The CBS host said goodbye to The Late Late Show this Friday night after 2,058 episodes. The historic episode opened with a long, well-deserved standing ovation from the crowd.
So many stars
The celebrity-studded event did not disappoint. The show began with Mila Kunis, Jane Lynch, Lisa Kudrow, Jon Hamm, and dozens of other celebrities joyously playing drums in a music video-esque montage — Craig Ferguson is a drummer himself. He’s also well known for his love and support of his native Scotland, so naturally he chose the song, “Bang Your Drum” by Dead Man Fall, an undiscovered band based in his hometown of Cumbernauld.
A rock star personality came out naturally from the comedian as he sang to the studio audience. He even had a full gospel band to back him up.
The usual suspects, and fan favorites, were out in full force. Geoff Peterson, Ferguson’s skeletal sidekick, and Secretariat, the host’s pantomime horse naturally made appearances in the final episode. The show also included one last go of its famed Twitter segments.
The celebrity guest appearances on the show ended with Jay Leno. Obviously long-time friends, the two joked about haircuts, Indian casinos, and unemployment from late night programming. The future holds bright for both of the retired hosts: stand up comedy.
The heartfelt, hilarious goodbye
Craig took a moment to speak to his feelings about the show, crew, guests, and his long-standing audience. The heartfelt monologue was loaded with the comedian’s usual tongue-in-cheek vibe, while still being raw and grateful towards his audience and fans.

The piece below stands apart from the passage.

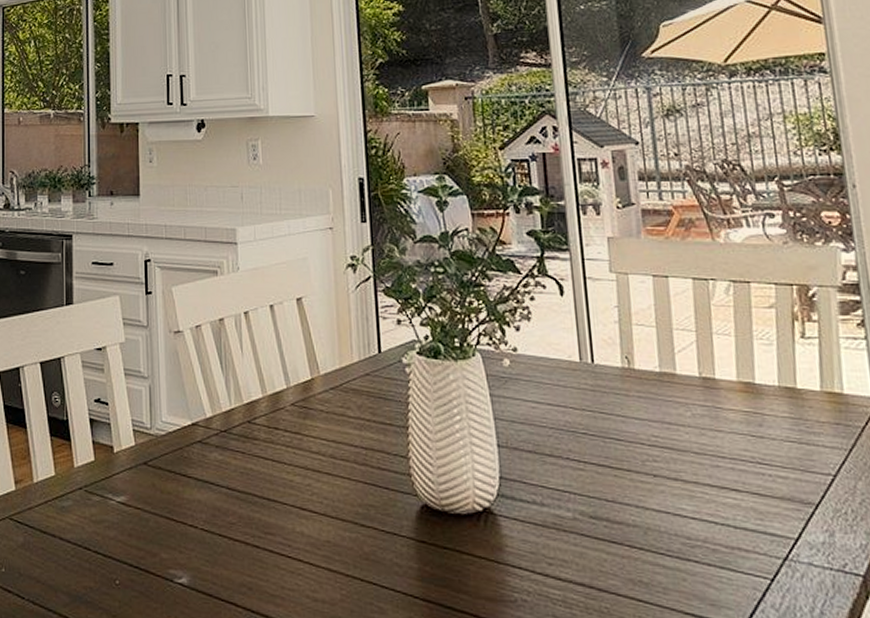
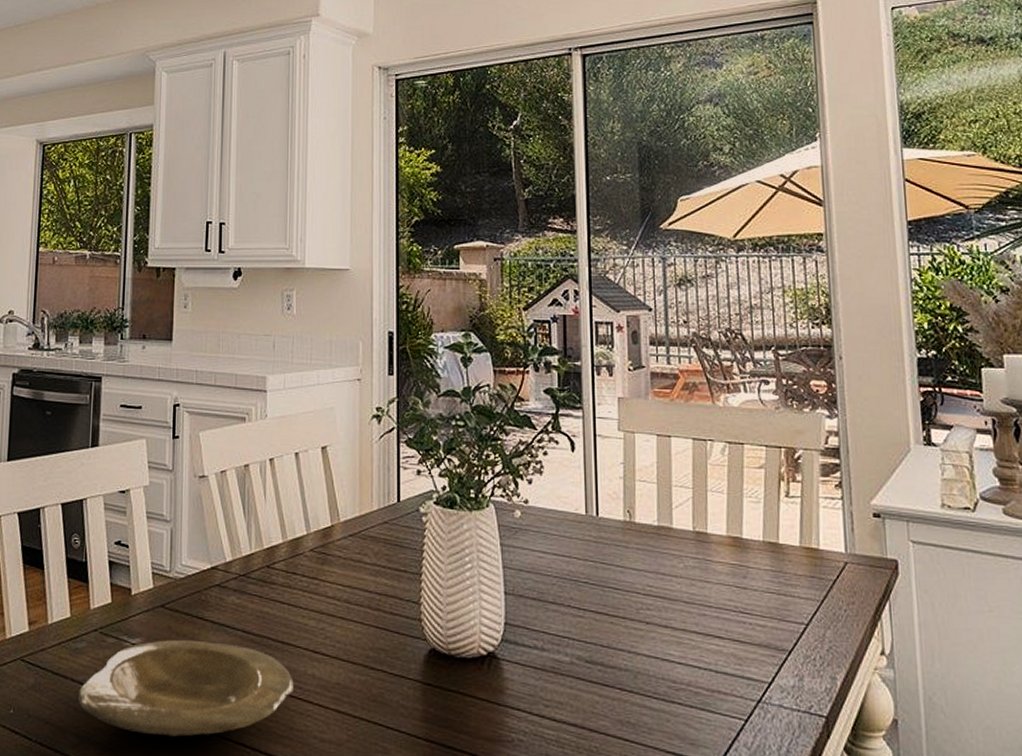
plate: none [67,497,283,596] -> present [77,639,294,737]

After 10 years of Late Late Show history, we finally learned exactly who was inside Secretariat. The host’s honorable steed was none-other than Bob Newhart. Or was it?
Just as the seasoned host bid the crowd farewell on the heels of that revelation, he suddenly stirred from a nightmare. Lying next to him was Drew Carey, in a direct homage to the famous Newhart series finale on CBS, shot on the very same soundstage.
The final episode homages continued when it became clear that they were reprising their characters from The Drew Carey Show — married and all. Craig explained that he’d had a nightmare in which he was forced to host a talk show, and Drew was forced to host a game show. The act closed with a shot of a snowglobe (a reference to St. Elsewhere’s finale) set to the Journey song Don’t Stop Believin’, a reference to the infamous final moments of The Sopranos.
Parting words from producer Michael Naidus
What does producer Michael Naidus want the fans to know when they watch the final moments? Well, first of all, he wants fans to know that the show was as fun to make as it was to watch. “We genuinely had fun making these shows and we feel lucky to have been given a platform for all the wonderful nonsense that Craig created for us, and for the fans.”
And about those fans — Naidus wants them to know “that they mattered to us – pretty much every tweet they sent to Craig, every email they sent to the show, every letter that reached our desks was read. They’re voices were heard and their passion was, and is, appreciated.”